Когда мадрасский экспресс отошел от перрона и набрал скорость, за моим окном замелькали испещренные лужами улицы пригородов, а затем, по выезде из урбанистической серости, поплыли пейзажи зеленых долин и холмов.
«Вновь-и-вновь, вновь-и-вновь, вновь-и-вновь», – отбивали ритм колеса вагона. Мне было хорошо, точнее – хорошо и плохо одновременно. Мое сердце отстукивало вопросы; мое сердце подавало команды.
Поездка на Шри-Ланку представлялась рискованным предприятием, в этом Лиза была права. Но Абдулла договорился с Санджаем, выторговал у него мою свободу в обмен на эту миссию, которую я давно обещал выполнить. Если подумать, еще одна миссия, подобная полусотне выполненных мною ранее, была невеликой платой за «чистый» уход из Компании.
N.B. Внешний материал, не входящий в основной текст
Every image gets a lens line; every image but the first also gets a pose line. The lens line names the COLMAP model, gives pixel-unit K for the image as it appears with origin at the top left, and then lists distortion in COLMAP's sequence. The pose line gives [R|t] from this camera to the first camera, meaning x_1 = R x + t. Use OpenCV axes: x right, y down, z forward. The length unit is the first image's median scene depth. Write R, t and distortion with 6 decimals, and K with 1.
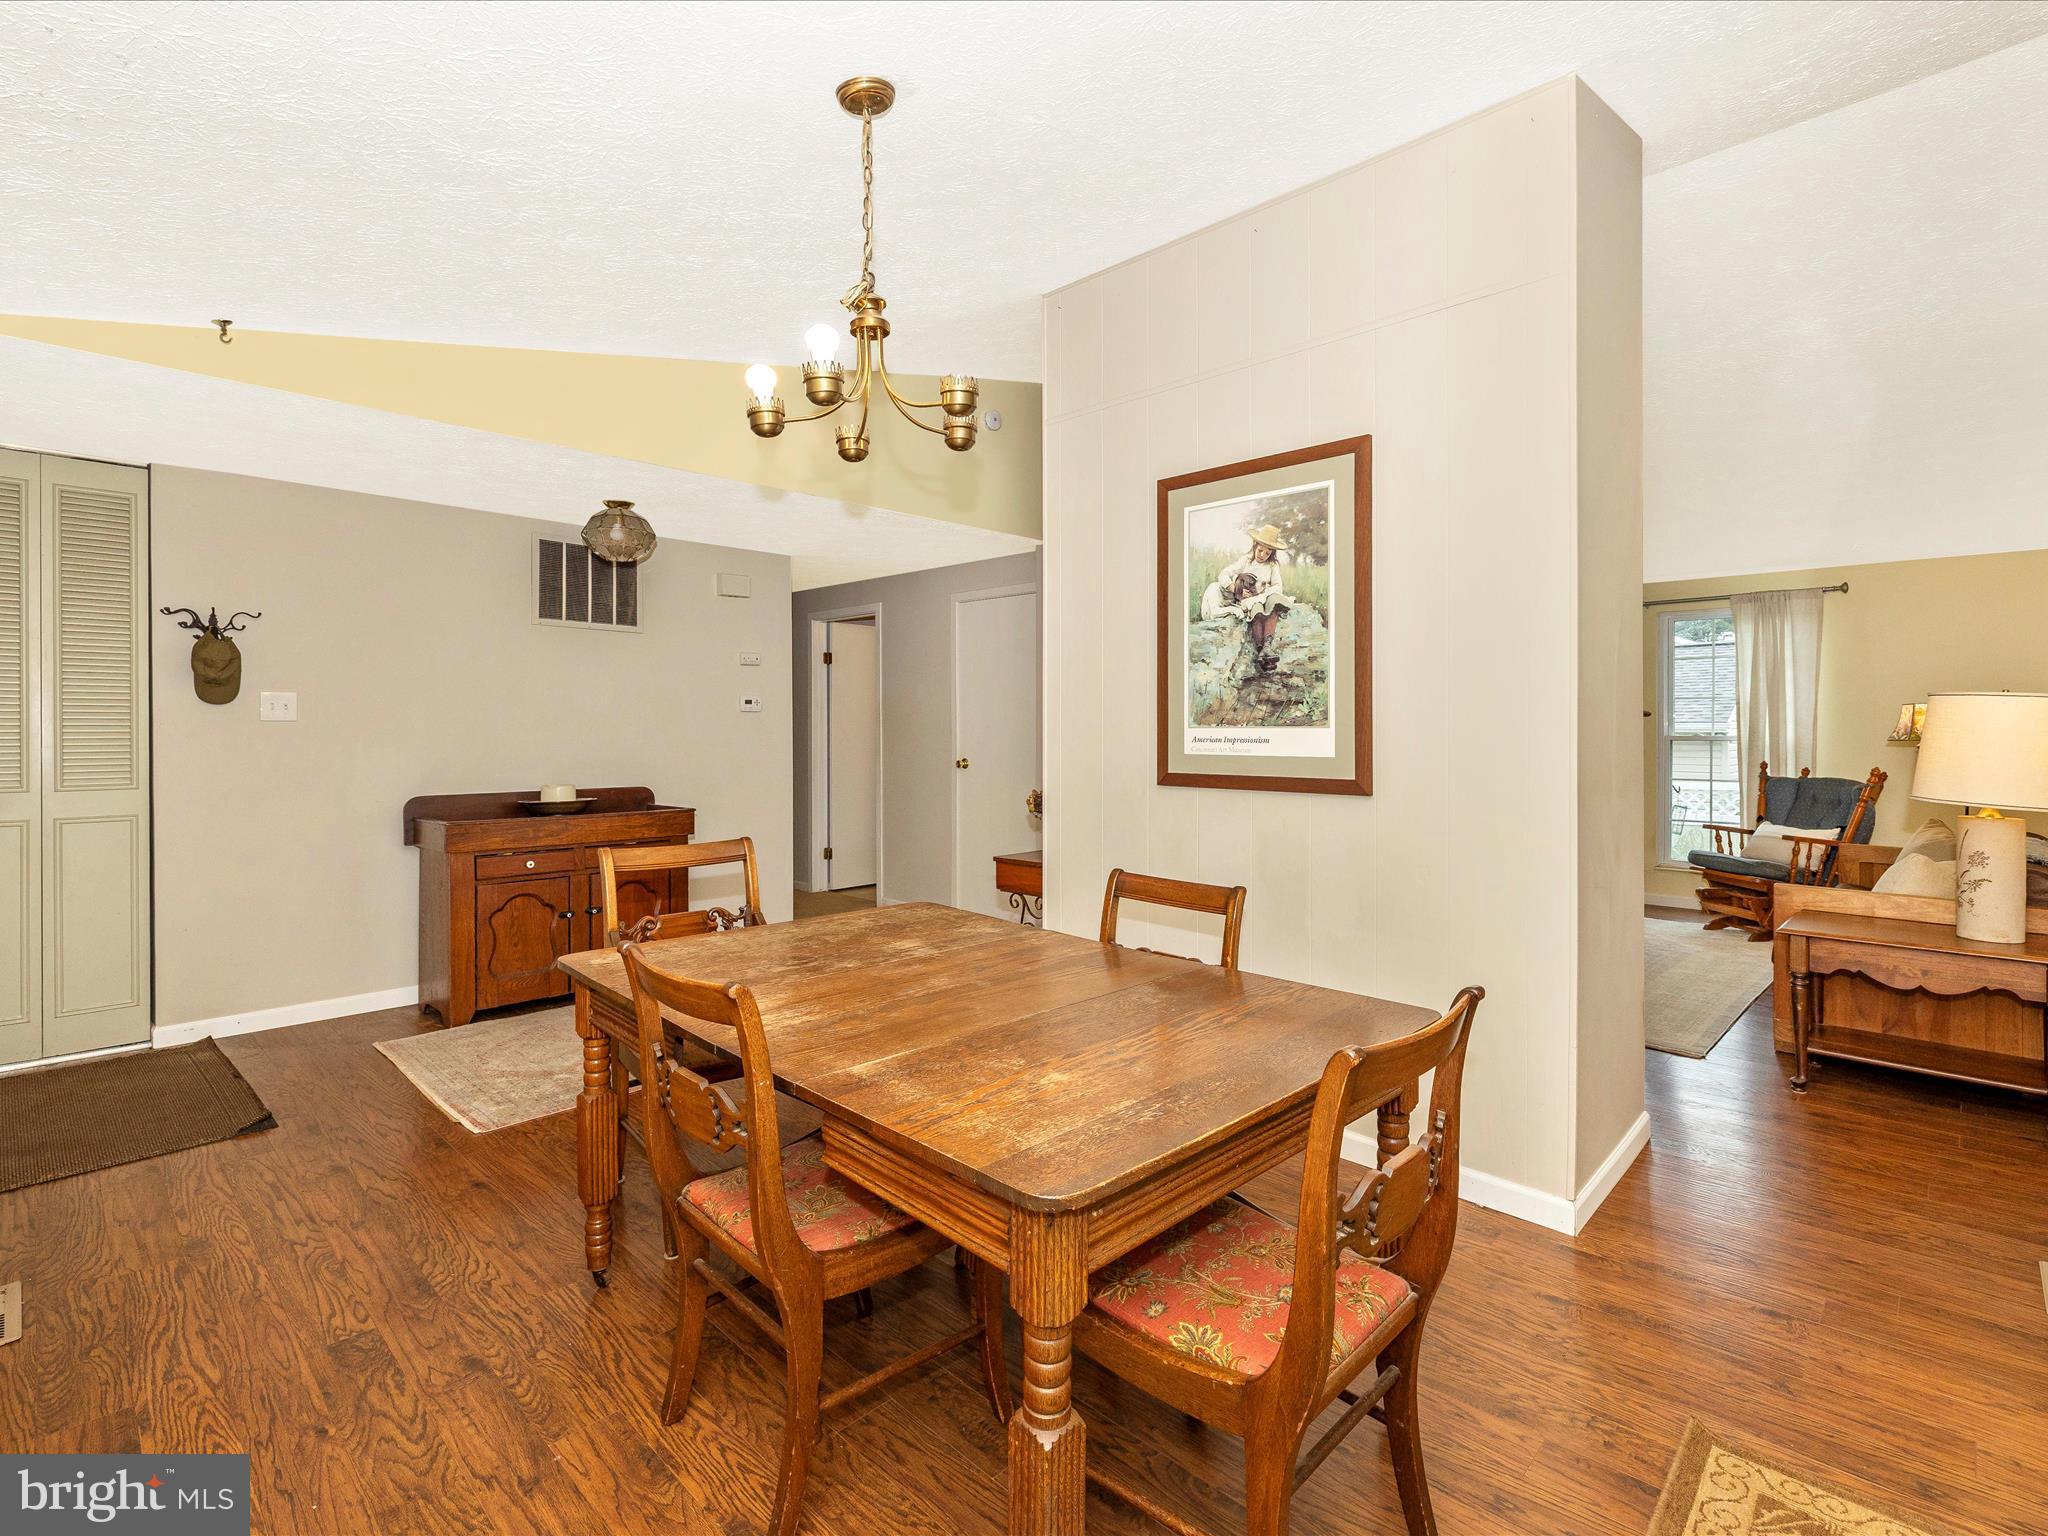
lens RADIAL K [[973.8, 0, 1025.8], [0, 973.8, 737.2], [0, 0, 1]] dist [-0.004321, -0.000446]
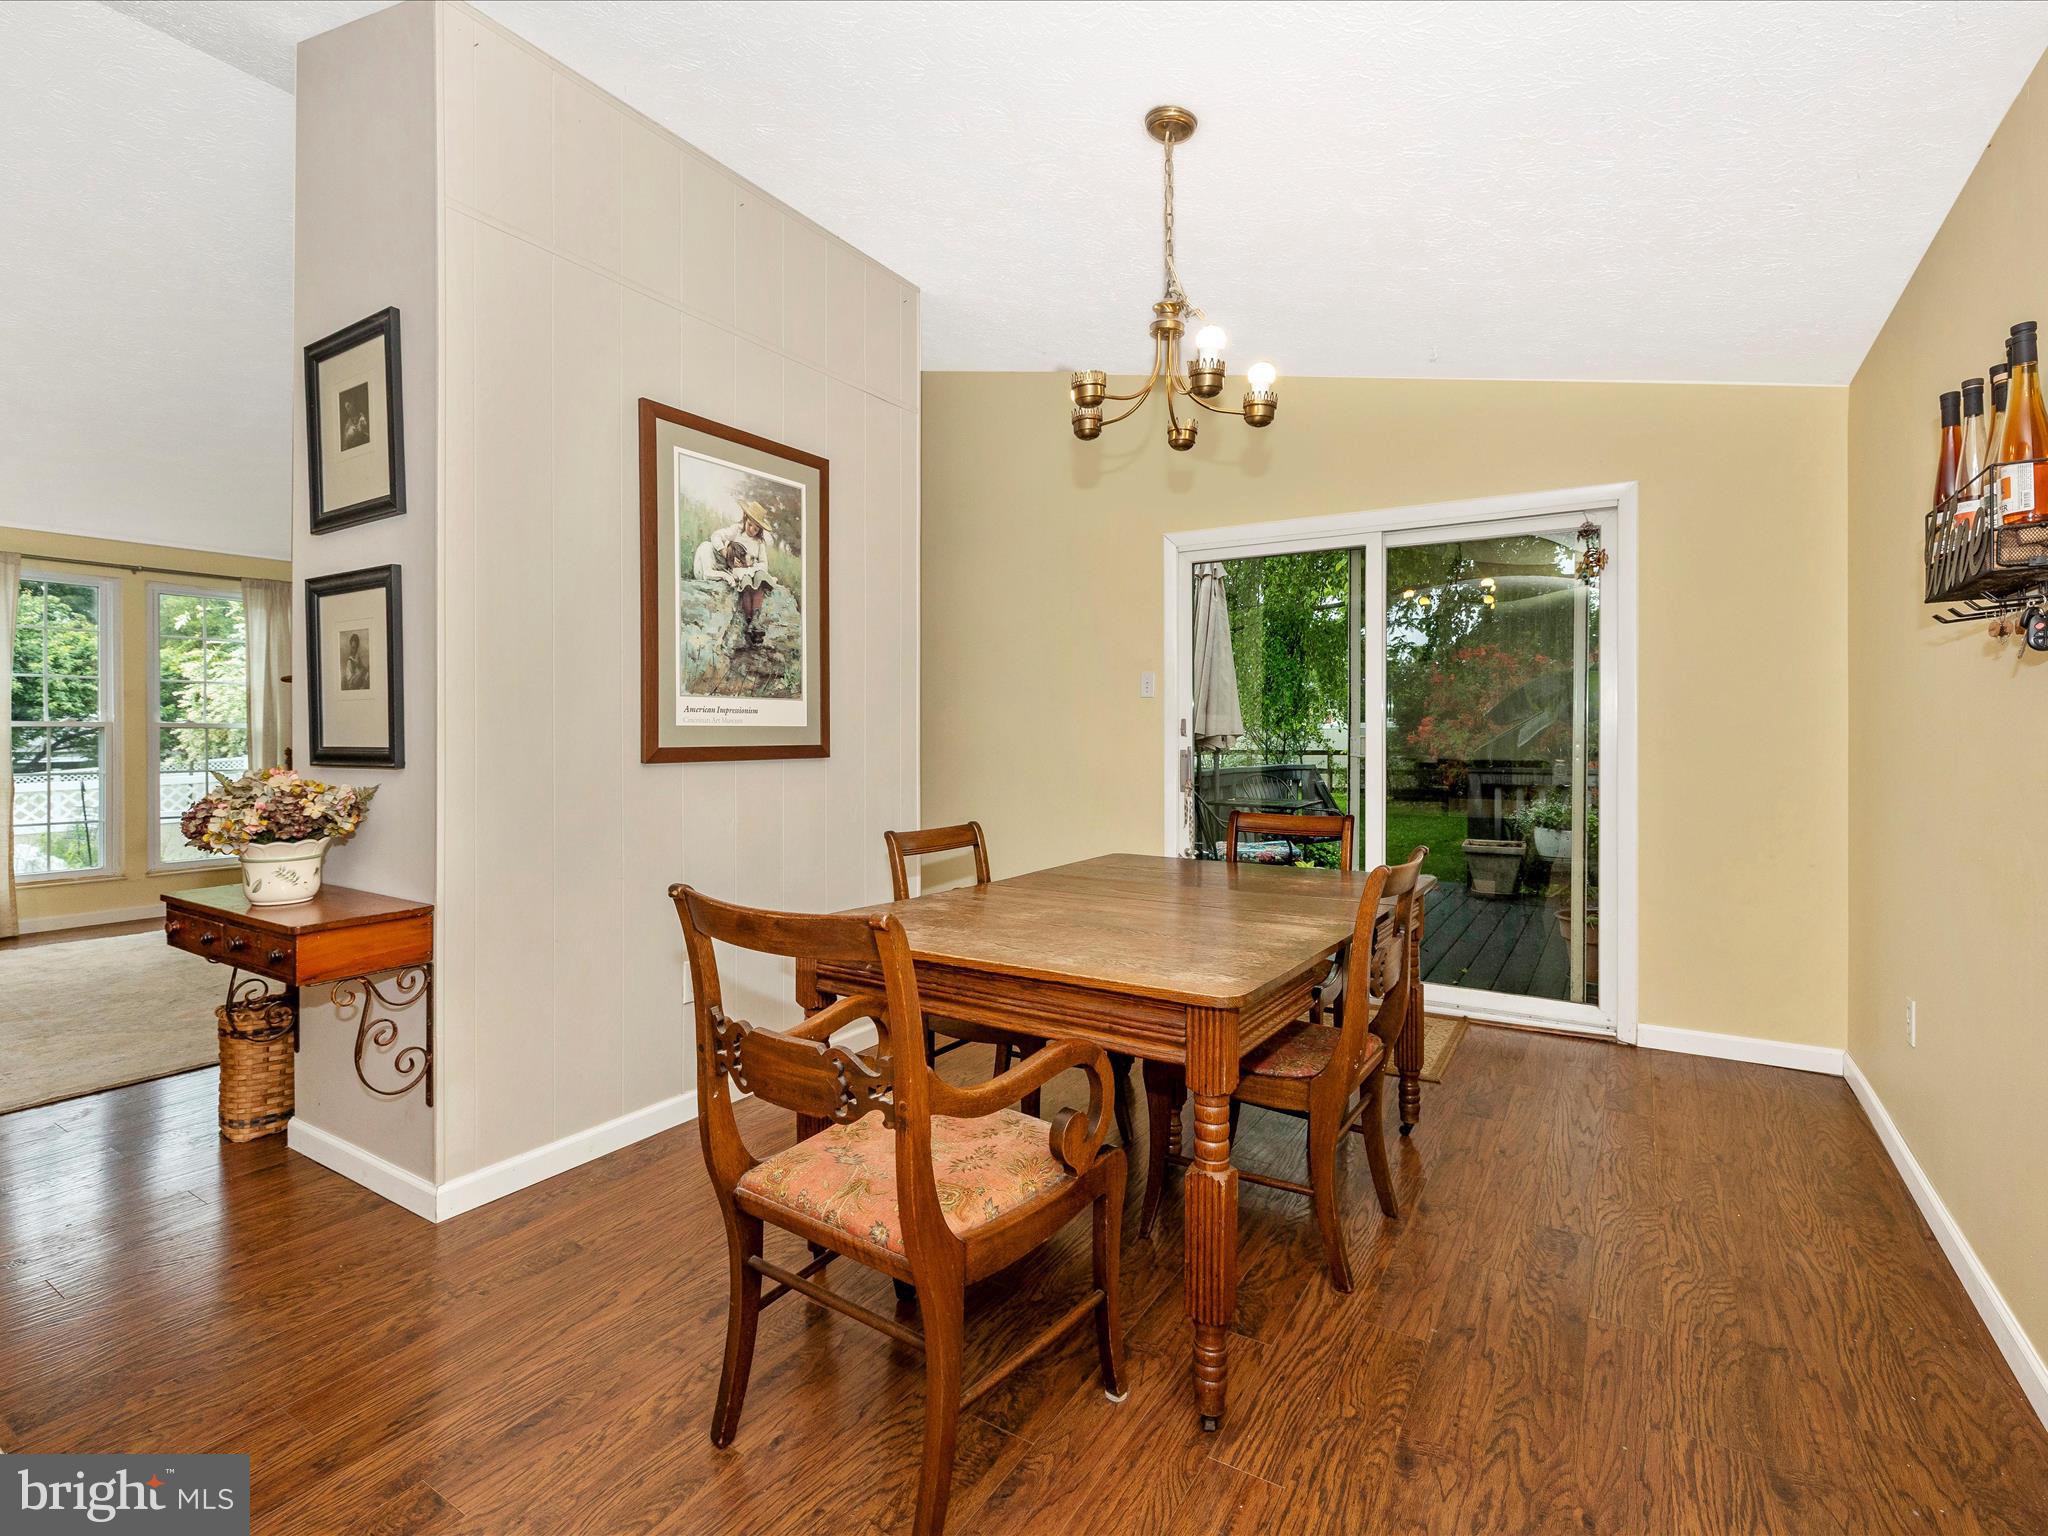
lens RADIAL K [[973.8, 0, 1029.3], [0, 973.8, 734.2], [0, 0, 1]] dist [-0.004321, -0.000446]
pose [[-0.216002, -0.003722, 0.976386, -0.829877], [0.011301, 0.999916, 0.006312, 0.025073], [-0.976327, 0.012398, -0.215942, 0.951768]]
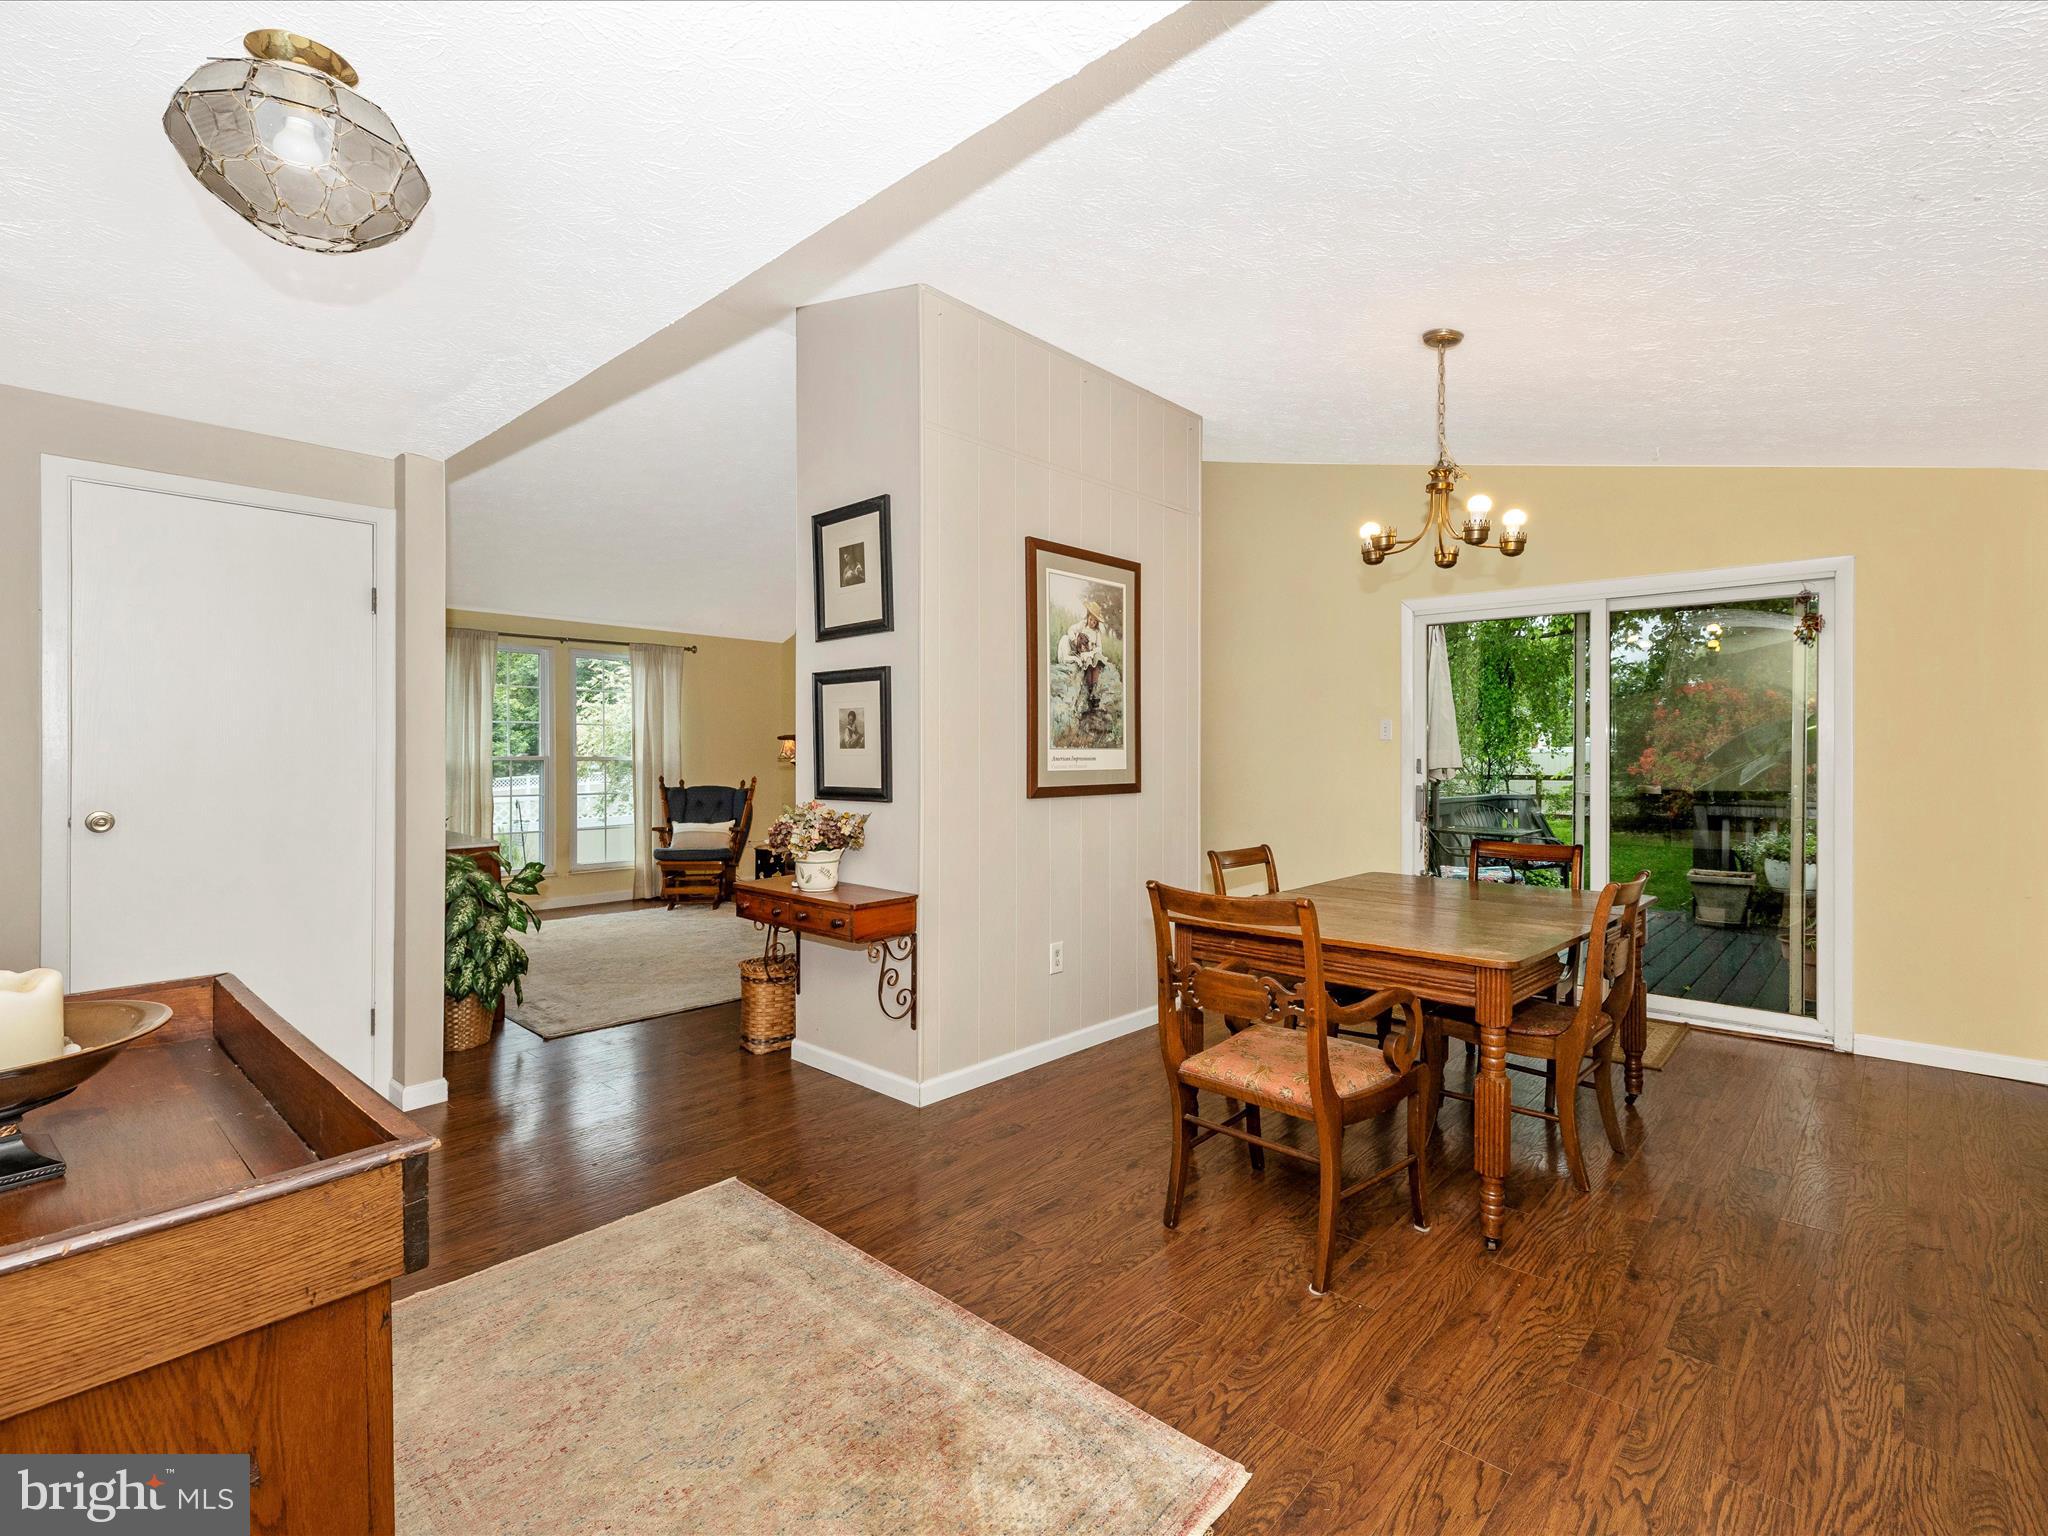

Я порадовался за Лизу, за ее свободу от меня – если она хотела именно этого. Я испытывал к ней прежние теплые чувства, сдобренные беспокойством, но уже начал привыкать к тому факту, что она меня оставила раз и навсегда, – она меня оставила, тогда как я вступил на тропу войны.
Лиза нашла свою правду, как и я нашел свою. Я любил Карлу и уже не мог полюбить другую женщину.
И для меня не имело значения, какие интриги она замышляла – то ли вместе с Ранджитом, то ли против него. Не имело значения ее замужество, как и мои неудачные попытки найти любовь в другом месте. Не имело значения, перерастет ли ее отношение ко мне во что-то большее, чем просто дружба. Я любил ее, и это было навсегда.
Мне было хорошо, и мне было плохо – и лишь одна, последняя плохая миссия отделяла меня от чего-то лучшего.
«Вновь-и-вновь, – пели колеса, – вновь-и-вновь, вновь-и-вновь». Поля, фермы и городки проносились за окном поезда, и небесная пелена накрыла дальние горы последним в этом сезоне дождем.
Луны не было. Облака спрятались, напуганные темнотой. Яркие искры звезд обжигали изнанку опущенных век. Ветер играючи обвевал палубу, радуясь нашему появлению на безбрежной глади океана; судно не скользило по поверхности, а мерно, как пловец, рассекало гребни волн.
Три дня я и семьдесят семь моих спутников ждали в Мадрасе именно такой ночи. Дни ожидания сжались в минуты – в минуты до полуночи, в минуты до пересадки с нашего судна в утлые лодчонки, в минуты до пути по грозному океану.
Волны лизали нос корабля, просоленные ленты тумана тянулись к корме, где я, в темно-синих штанах и куртке, казался еще одним темным тюком на темной палубе.
Судно, вздыхая на волнах, скользило между мглистой ночью и сумрачной водой, а я смотрел на звезды.